Le poing massif du dieu des calamités s’abattit brutalement sur la table de pierre y imprimant un réseau de craquelures. Il y eut dans l’assemblée des hochements de tête approbateurs mais aussi des soupirs résignés. Ce n’était pas ainsi qu’ils parviendraient à se mettre d’accord. Il apparaissait de plus en plus clair que le semblant d’unité qui avait jadis permis aux dieux de prendre des décisions n’avait pas survécu à leurs nombreuses années d’exil.
— Ce n’est tout de même pas la peine de se mettre dans un état pareil, risqua une jolie déesse dont les longs cheveux blonds coulaient jusqu’au sol.

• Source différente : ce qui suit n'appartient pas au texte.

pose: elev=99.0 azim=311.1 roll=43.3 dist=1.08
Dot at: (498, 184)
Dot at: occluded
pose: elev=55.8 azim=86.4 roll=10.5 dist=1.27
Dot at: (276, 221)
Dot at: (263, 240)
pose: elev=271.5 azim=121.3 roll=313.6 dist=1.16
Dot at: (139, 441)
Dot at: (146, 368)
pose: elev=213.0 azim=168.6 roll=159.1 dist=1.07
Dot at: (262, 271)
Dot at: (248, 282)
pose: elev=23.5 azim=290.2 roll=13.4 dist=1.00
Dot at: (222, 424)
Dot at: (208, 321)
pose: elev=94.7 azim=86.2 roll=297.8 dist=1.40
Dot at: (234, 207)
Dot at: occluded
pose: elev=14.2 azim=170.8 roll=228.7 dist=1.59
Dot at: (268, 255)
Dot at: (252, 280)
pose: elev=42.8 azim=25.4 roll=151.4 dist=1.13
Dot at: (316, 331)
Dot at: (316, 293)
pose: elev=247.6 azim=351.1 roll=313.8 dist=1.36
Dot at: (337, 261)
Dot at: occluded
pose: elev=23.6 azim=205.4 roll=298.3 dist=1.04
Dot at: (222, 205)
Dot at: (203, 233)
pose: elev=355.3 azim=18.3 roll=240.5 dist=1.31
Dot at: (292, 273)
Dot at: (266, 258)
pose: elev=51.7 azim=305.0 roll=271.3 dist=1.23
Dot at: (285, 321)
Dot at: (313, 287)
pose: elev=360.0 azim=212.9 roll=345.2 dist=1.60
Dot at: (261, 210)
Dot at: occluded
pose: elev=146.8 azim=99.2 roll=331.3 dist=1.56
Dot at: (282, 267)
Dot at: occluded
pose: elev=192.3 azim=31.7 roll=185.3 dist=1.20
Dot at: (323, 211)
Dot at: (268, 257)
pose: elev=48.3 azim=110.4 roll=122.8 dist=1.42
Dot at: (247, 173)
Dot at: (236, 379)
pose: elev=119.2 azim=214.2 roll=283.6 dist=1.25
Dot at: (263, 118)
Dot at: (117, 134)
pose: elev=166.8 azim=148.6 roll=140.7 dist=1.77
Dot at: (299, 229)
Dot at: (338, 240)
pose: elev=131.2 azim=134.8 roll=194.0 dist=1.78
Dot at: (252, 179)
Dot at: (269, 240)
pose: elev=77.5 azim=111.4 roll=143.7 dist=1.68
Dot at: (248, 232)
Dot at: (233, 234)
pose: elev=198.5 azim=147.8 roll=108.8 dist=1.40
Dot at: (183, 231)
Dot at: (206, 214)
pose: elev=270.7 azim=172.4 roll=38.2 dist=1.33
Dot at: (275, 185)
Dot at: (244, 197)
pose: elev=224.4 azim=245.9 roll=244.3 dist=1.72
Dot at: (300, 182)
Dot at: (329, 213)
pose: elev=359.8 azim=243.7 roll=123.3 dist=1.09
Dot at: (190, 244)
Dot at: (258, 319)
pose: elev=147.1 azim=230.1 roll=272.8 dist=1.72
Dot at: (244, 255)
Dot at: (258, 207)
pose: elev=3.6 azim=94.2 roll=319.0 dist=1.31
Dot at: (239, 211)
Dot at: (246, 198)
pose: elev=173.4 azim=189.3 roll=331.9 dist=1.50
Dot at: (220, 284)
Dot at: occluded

— Si c’est la peine ! rétorqua Seth d’une voix terrible. Les hommes nous ont oubliés, moqués, ils ne nous craignent plus. Sans une bonne catastrophe, jamais ils ne nous respecteront de nouveau. De toutes manières, ils sont bien trop nombreux pour être dirigés comme autrefois.
Une femme au regard vert vif fendit la foule pour s’approcher et planter ses yeux durs dans ceux du contestataire.
— Mon cher ami, je souhaiterais vous rappeler une nuance que, dans votre emportement, vous semblez avoir oubliée. Il ne s’agit plus de diriger les hommes, de se faire obéir par la crainte, de les punir par des calamités, ou de réclamer des sacrifices. Eux-mêmes ont été capables d’évolutions parfois positives, nous n’allons pas revenir plus barbares encore que nous ne l’étions déjà autrefois. Jamais nous ne regagnerons leur confiance de cette façon.
Un éclat de rire tonitruant secoua Zeus, faisant sursauter bon nombre des dieux présents.
— Mais enfin Gaïa, tu prends le problème à l’envers. Il ne s’agit pas de confiance. Nous devrions prendre garde de ne pas froisser les âmes sensibles de nos propres créations ? Ce serait plutôt à eux de tenter de regagner nos faveurs. Comme toutes les femmes, tu te laisses diriger par tes sentiments.
Cette fois ce fut au tour de la déesse de la Terre de rire, et ce faisant elle enfla et grandit jusqu’à dominer Zeus.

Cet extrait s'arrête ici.